Joseph F. Foss, M.D.
Dr. Foss is a graduate of Brown University where he did both his undergraduate studies and received his medical degree. He subsequently received his training in clinical pharmacology at the University of Chicago and led the development of methylnaltrexone, a peripherally active opioid antagonist. This involved the proof of principle trials in pre-clinical models, the first-in-man studies, and subsequent proof-of-concept trials and studies of the pharmacokinetics and pharmacodynamics in man. He was responsible for the regulatory submissions during this period and had several meetings with the FDA. Methylnaltrexone was licensed out and approved for clinical use (as Relistor®) in the management of opioid side effects in patients with advanced medical illness, such as cancer patients receiving opioids for palliative care. He subsequently worked for Adolor, a small biotech company developing alvimopan, another peripherally acting opioid antagonist, which also has been approved for clinical use. At Adolor he was also responsible for the translational program developing novel analgesics. He designed and managed two first-in-man trials for these new molecular entities as well as the proof-of-concept trials for the treatment of pain. He was subsequently recruited to Cleveland Clinic to assist in developing the research program in anesthesiology. His extensive experience in research, development of clinical programs and his management of the regulatory aspects of bringing a drug from the lab into clinical use puts him in a strong position to ensure the success of the development of CB2-agonists for the management of AD and neuropathic pain.
Tom Steele, Ph.D.
Dr. Steele is President/CEO of Nonclinical Safety Solutions, LLC, an advisory consulting firm to the pharmaceutical industry. Dr. Steele earned his MS and PhD in Pharmacology and Toxicology from Purdue University, and received postdoctoral training at the University of Maryland and Johns Hopkins Schools of Medicine, mainly focusing on mechanisms of neurotoxicity of amphetamine analogs. Dr. Steele has over 20 years of experience with the pharmaceutical industry, including work at the US FDA as Pharmacology/Toxicology reviewer for Neuropharmacological Drug Products. At Hoffmann-LaRoche, Dr.
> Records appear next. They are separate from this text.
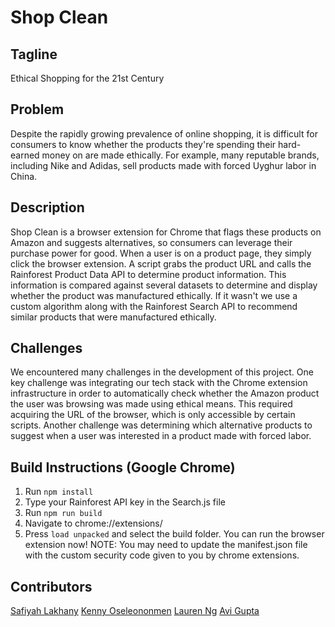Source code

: # Shop Clean

## Tagline
Ethical Shopping for the 21st Century

## Problem
Despite the rapidly growing prevalence of online shopping, it is difficult for consumers to know whether the products they're spending their hard-earned money on are made ethically. For example, many reputable brands, including Nike and Adidas, sell products made with forced Uyghur labor in China.

## Description
Shop Clean is a browser extension for Chrome that flags these products on Amazon and suggests alternatives, so consumers can leverage their purchase power for good. When a user is on a product page, they simply click the browser extension. A script grabs the product URL and calls the Rainforest Product Data API to determine product information. This information is compared against several datasets to determine and display whether the product was manufactured ethically. If it wasn't we use a custom algorithm along with the Rainforest Search API to recommend similar products that were manufactured ethically.

## Challenges
We encountered many challenges in the development of this project. One key challenge was integrating our tech stack with the Chrome extension infrastructure in order to automatically check whether the Amazon product the user was browsing was made using ethical means. This required acquiring the URL of the browser, which is only accessible by certain scripts. Another challenge was determining which alternative products to suggest when a user was interested in a product made with forced labor.

## Build Instructions (Google Chrome)
1. Run `npm install`
2. Type your Rainforest API key in the Search.js file
3. Run `npm run build`
4. Navigate to chrome://extensions/
5. Press `load unpacked` and select the build folder. You can run the browser extension now!
NOTE: You may need to update the manifest.json file with the custom security code given to you by chrome extensions.

## Contributors
[Safiyah Lakhany](https://github.com/safiyahlakhany)
[Kenny Oseleononmen](https://github.com/Kenny1G)
[Lauren Ng](https://github.com/laurenng)
[Avi Gupta](https://github.com/avigupta33)
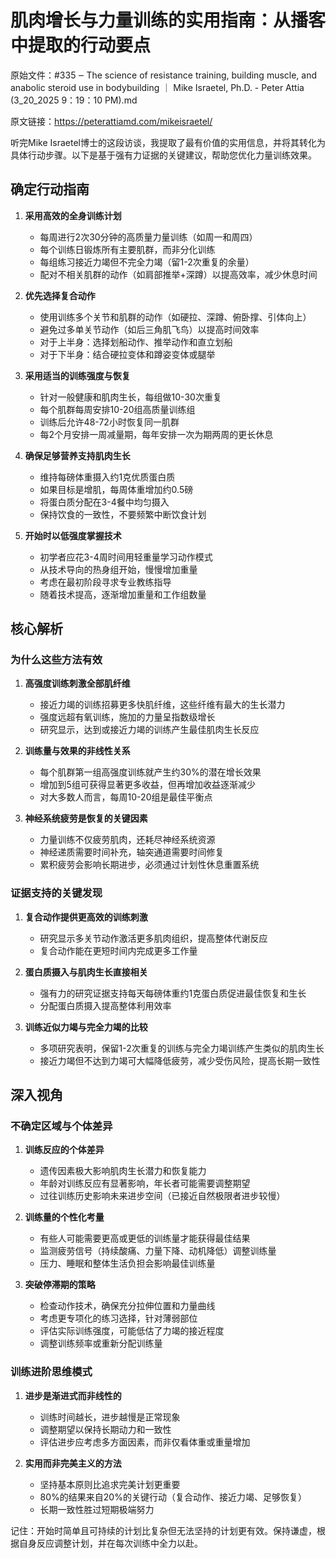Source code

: # 肌肉增长与力量训练的实用指南：从播客中提取的行动要点

原始文件：#335 ‒ The science of resistance training, building muscle, and anabolic steroid use in bodybuilding ｜ Mike Israetel, Ph.D. - Peter Attia (3_20_2025 9：19：10 PM).md

原文链接：https://peterattiamd.com/mikeisraetel/

听完Mike Israetel博士的这段访谈，我提取了最有价值的实用信息，并将其转化为具体行动步骤。以下是基于强有力证据的关键建议，帮助您优化力量训练效果。

## 确定行动指南

1. **采用高效的全身训练计划**
   - 每周进行2次30分钟的高质量力量训练（如周一和周四）
   - 每个训练日锻炼所有主要肌群，而非分化训练
   - 每组练习接近力竭但不完全力竭（留1-2次重复的余量）
   - 配对不相关肌群的动作（如肩部推举+深蹲）以提高效率，减少休息时间

2. **优先选择复合动作**
   - 使用训练多个关节和肌群的动作（如硬拉、深蹲、俯卧撑、引体向上）
   - 避免过多单关节动作（如后三角肌飞鸟）以提高时间效率
   - 对于上半身：选择划船动作、推举动作和直立划船
   - 对于下半身：结合硬拉变体和蹲姿变体或腿举

3. **采用适当的训练强度与恢复**
   - 针对一般健康和肌肉生长，每组做10-30次重复
   - 每个肌群每周安排10-20组高质量训练组
   - 训练后允许48-72小时恢复同一肌群
   - 每2个月安排一周减量期，每年安排一次为期两周的更长休息

4. **确保足够营养支持肌肉生长**
   - 维持每磅体重摄入约1克优质蛋白质
   - 如果目标是增肌，每周体重增加约0.5磅
   - 将蛋白质分配在3-4餐中均匀摄入
   - 保持饮食的一致性，不要频繁中断饮食计划

5. **开始时以低强度掌握技术**
   - 初学者应花3-4周时间用轻重量学习动作模式
   - 从技术导向的热身组开始，慢慢增加重量
   - 考虑在最初阶段寻求专业教练指导
   - 随着技术提高，逐渐增加重量和工作组数量

## 核心解析

### 为什么这些方法有效

1. **高强度训练刺激全部肌纤维**
   - 接近力竭的训练招募更多快肌纤维，这些纤维有最大的生长潜力
   - 强度远超有氧训练，施加的力量呈指数级增长
   - 研究显示，达到或接近力竭的训练产生最佳肌肉生长反应

2. **训练量与效果的非线性关系**
   - 每个肌群第一组高强度训练就产生约30%的潜在增长效果
   - 增加到5组可获得显著更多收益，但再增加收益逐渐减少
   - 对大多数人而言，每周10-20组是最佳平衡点

3. **神经系统疲劳是恢复的关键因素**
   - 力量训练不仅疲劳肌肉，还耗尽神经系统资源
   - 神经递质需要时间补充，轴突通道需要时间修复
   - 累积疲劳会影响长期进步，必须通过计划性休息重置系统

### 证据支持的关键发现

1. **复合动作提供更高效的训练刺激**
   - 研究显示多关节动作激活更多肌肉组织，提高整体代谢反应
   - 复合动作能在更短时间内完成更多工作量

2. **蛋白质摄入与肌肉生长直接相关**
   - 强有力的研究证据支持每天每磅体重约1克蛋白质促进最佳恢复和生长
   - 分配蛋白质摄入提高整体利用效率

3. **训练近似力竭与完全力竭的比较**
   - 多项研究表明，保留1-2次重复的训练与完全力竭训练产生类似的肌肉生长
   - 接近力竭但不达到力竭可大幅降低疲劳，减少受伤风险，提高长期一致性

## 深入视角

### 不确定区域与个体差异

1. **训练反应的个体差异**
   - 遗传因素极大影响肌肉生长潜力和恢复能力
   - 年龄对训练反应有显著影响，年长者可能需要调整期望
   - 过往训练历史影响未来进步空间（已接近自然极限者进步较慢）

2. **训练量的个性化考量**
   - 有些人可能需要更高或更低的训练量才能获得最佳结果
   - 监测疲劳信号（持续酸痛、力量下降、动机降低）调整训练量
   - 压力、睡眠和整体生活负担会影响最佳训练量

3. **突破停滞期的策略**
   - 检查动作技术，确保充分拉伸位置和力量曲线
   - 考虑更专项化的练习选择，针对薄弱部位
   - 评估实际训练强度，可能低估了力竭的接近程度
   - 调整训练频率或重新分配训练量

### 训练进阶思维模式

1. **进步是渐进式而非线性的**
   - 训练时间越长，进步越慢是正常现象
   - 调整期望以保持长期动力和一致性
   - 评估进步应考虑多方面因素，而非仅看体重或重量增加

2. **实用而非完美主义的方法**
   - 坚持基本原则比追求完美计划更重要
   - 80%的结果来自20%的关键行动（复合动作、接近力竭、足够恢复）
   - 长期一致性胜过短期极端努力

记住：开始时简单且可持续的计划比复杂但无法坚持的计划更有效。保持谦虚，根据自身反应调整计划，并在每次训练中全力以赴。
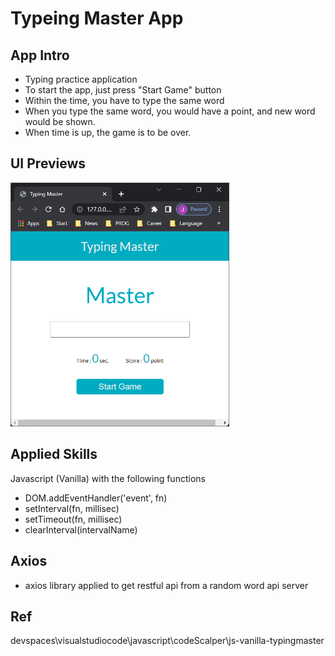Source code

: # Typeing Master App

## App Intro

- Typing practice application
- To start the app, just press "Start Game" button
- Within the time, you have to type the same word
- When you type the same word, you would have a point, and new word would be shown.
- When time is up, the game is to be over.

## UI Previews

<img src="./about/app_ui.png" width="350px">

## Applied Skills

Javascript (Vanilla) with the following functions

- DOM.addEventHandler('event', fn)
- setInterval(fn, millisec)
- setTimeout(fn, millisec)
- clearInterval(intervalName)

## Axios

- axios library applied to get restful api from a random word api server

## Ref

devspaces\visualstudiocode\javascript\codeScalper\js-vanilla-typingmaster
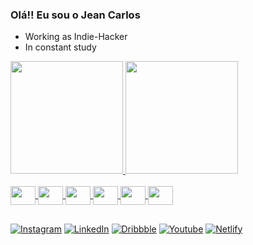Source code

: ### Olá!! Eu sou o Jean Carlos

- Working as Indie-Hacker
- In constant study

<div>
    <a href = "https://github.com/devJcdzn">
    <img height="180em" src="https://github-readme-stats.vercel.app/api?username=devJcdzn&show_icons=true&theme=dark&include_all_commits=true&count_private=true"/>
    <img height="180em" src="https://github-readme-stats.vercel.app/api/top-langs/?username=devJcdzn&layout=compact&langs_count=16&theme=dark"/>
</div>

<div syle= "display: inline_block"><br>
    <img align="center" height="30" width="40" src="https://cdn.jsdelivr.net/gh/devicons/devicon/icons/html5/html5-original.svg" />
    <img align="center" height="30" width="40" src="https://cdn.jsdelivr.net/gh/devicons/devicon/icons/css3/css3-original.svg" />
    <img align="center" height="30" width="40" src="https://cdn.jsdelivr.net/gh/devicons/devicon/icons/javascript/javascript-original.svg" />
    <img align="center" height="30" width="40" src="https://cdn.jsdelivr.net/gh/devicons/devicon/icons/react/react-original.svg" />
    <img align="center" height="30" width="40" src="https://cdn.jsdelivr.net/gh/devicons/devicon/icons/angularjs/angularjs-plain.svg" />
    <img align="center" height="30" width="40" src="https://cdn.jsdelivr.net/gh/devicons/devicon/icons/java/java-original.svg" />
          
</div>

##

[![Instagram](https://img.shields.io/badge/Instagram-000?style=for-the-badge&logo=instagram)](https://instagram.com/jean_cl_oliveira?utm_source=qr&igshid=MzNlNGNkZWQ4Mg%3D%3D) [![LinkedIn](https://img.shields.io/badge/LinkedIn-000?style=for-the-badge&logo=linkedin&logoColor=0E76A8)](https://www.linkedin.com/in/jean-carlos-35773823b/) [![Dribbble](https://img.shields.io/badge/Dribbble-000?style=for-the-badge&logo=dribbble)](https://dribbble.com/ZennitDev) [![Youtube](https://img.shields.io/badge/Youtube-000?style=for-the-badge&logo=youtube)](https://www.youtube.com/channel/UCvSSD29cZvoEJwdVPtIGKGA) [![Netlify](https://img.shields.io/badge/netlify-000?style=for-the-badge&logo=netlify)](https://app.netlify.com/teams/devjcdzn/overview)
Steele lead an integrated team of toxicologists and pharmacokineticists to shepherd numerous Discovery and Development Projects from the Early Research to Post-Marketing phases across a wide range of therapeutic areas, including oncology, diabetes, neuroscience, inflammation and virology. At ImClone, a wholly-owned subsidiary of Eli Lilly, and Ariad Pharmaceuticals, Dr Steele headed the Nonclinical Safety assessment groups for biological and small molecular weight therapeutics for oncology. Dr Steele has authored or co-authored the nonclinical sections of numerous successful regulatory applications, and peer-reviewed publications.